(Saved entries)
┌──

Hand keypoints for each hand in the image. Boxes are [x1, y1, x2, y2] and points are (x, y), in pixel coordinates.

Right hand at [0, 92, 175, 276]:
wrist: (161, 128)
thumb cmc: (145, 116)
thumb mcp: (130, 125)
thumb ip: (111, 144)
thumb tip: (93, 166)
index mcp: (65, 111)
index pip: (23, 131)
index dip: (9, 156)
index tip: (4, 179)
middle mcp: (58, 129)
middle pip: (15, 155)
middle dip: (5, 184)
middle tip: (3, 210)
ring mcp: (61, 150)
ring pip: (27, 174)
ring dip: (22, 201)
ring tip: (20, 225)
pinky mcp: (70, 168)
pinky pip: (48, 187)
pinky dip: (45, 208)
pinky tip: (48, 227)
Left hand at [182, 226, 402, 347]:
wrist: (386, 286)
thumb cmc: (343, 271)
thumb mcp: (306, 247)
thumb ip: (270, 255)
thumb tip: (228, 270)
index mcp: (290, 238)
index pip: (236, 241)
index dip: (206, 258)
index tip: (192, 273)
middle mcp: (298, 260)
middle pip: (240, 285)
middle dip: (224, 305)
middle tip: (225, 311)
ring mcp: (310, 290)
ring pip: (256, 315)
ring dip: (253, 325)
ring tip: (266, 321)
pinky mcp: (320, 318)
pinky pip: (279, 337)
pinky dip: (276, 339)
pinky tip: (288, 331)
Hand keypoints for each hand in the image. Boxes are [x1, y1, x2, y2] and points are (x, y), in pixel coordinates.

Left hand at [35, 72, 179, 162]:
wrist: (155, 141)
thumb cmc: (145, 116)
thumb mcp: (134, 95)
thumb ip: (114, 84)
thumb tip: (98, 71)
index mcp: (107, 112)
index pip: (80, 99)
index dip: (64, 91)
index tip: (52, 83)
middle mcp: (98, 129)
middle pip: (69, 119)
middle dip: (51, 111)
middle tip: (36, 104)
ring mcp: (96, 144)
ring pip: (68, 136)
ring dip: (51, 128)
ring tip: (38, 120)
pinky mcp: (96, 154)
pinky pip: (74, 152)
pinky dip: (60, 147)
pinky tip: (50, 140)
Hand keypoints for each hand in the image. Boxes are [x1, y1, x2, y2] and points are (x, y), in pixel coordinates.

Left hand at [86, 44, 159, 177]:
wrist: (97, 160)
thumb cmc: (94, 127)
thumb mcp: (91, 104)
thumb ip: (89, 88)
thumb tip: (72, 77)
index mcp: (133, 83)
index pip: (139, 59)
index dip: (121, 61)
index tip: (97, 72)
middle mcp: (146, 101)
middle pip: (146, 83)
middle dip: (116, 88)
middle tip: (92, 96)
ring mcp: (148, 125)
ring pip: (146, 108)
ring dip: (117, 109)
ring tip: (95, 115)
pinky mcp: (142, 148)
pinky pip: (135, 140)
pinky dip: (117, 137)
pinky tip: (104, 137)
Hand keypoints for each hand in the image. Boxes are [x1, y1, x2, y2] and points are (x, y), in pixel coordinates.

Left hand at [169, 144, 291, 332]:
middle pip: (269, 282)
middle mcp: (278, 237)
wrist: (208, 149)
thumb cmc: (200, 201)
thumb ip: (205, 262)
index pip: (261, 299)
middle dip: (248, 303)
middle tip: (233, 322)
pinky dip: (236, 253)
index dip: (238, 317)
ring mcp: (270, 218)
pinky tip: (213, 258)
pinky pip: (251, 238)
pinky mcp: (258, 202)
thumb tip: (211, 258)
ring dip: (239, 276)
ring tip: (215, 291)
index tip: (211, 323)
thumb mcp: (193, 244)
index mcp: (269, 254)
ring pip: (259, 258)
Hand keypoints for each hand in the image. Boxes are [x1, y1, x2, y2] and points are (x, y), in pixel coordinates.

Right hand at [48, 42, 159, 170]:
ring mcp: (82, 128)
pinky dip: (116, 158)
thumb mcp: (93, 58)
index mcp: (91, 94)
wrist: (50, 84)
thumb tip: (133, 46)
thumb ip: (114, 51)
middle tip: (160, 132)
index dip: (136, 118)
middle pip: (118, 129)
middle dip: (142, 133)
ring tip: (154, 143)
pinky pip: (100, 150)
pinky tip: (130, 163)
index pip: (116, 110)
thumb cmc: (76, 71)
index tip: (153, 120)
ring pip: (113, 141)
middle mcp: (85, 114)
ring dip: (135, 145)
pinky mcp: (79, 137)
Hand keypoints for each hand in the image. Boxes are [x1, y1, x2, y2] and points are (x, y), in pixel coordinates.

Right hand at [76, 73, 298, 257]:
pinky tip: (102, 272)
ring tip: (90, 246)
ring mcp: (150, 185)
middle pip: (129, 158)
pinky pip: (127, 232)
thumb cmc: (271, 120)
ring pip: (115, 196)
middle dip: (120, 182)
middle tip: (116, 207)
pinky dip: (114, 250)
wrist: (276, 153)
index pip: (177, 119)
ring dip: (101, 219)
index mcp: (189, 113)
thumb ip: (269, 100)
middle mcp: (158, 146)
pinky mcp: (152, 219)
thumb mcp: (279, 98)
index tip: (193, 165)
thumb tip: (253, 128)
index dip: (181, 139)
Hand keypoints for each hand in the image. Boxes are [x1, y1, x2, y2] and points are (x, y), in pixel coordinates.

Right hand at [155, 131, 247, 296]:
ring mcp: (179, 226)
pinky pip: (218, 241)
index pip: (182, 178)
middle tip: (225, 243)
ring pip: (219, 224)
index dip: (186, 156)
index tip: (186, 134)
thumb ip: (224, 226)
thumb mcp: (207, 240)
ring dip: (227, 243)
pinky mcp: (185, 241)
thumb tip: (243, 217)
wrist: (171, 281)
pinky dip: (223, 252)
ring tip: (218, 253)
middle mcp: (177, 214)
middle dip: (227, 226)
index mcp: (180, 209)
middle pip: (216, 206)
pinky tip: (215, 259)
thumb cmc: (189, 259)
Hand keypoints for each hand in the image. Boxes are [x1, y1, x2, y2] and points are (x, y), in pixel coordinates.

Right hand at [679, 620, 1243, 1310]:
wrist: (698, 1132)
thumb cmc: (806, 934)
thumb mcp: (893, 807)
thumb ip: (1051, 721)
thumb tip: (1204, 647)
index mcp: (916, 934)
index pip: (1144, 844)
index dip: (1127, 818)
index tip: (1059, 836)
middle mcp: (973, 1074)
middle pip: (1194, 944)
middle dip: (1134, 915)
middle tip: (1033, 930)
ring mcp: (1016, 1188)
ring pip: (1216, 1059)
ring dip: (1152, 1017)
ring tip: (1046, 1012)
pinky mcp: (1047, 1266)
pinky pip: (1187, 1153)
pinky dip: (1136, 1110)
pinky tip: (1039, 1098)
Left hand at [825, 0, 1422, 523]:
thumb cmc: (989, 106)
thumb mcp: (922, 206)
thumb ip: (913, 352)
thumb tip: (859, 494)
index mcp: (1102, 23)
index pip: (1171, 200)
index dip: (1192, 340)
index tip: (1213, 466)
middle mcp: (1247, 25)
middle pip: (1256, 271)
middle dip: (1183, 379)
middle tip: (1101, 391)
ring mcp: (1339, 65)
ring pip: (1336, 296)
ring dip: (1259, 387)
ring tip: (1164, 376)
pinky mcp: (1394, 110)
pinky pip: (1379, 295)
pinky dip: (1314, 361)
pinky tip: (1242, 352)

└──

## WHAT THE EXERCISE ASKS
Which lines hold the word "wrist"? Copy each of them from the records.

## TASK OUTPUT
wrist: (161, 128)
wrist: (386, 286)
wrist: (155, 141)
wrist: (97, 160)
wrist: (208, 149)
wrist: (50, 84)
wrist: (276, 153)
wrist: (171, 281)
wrist: (698, 1132)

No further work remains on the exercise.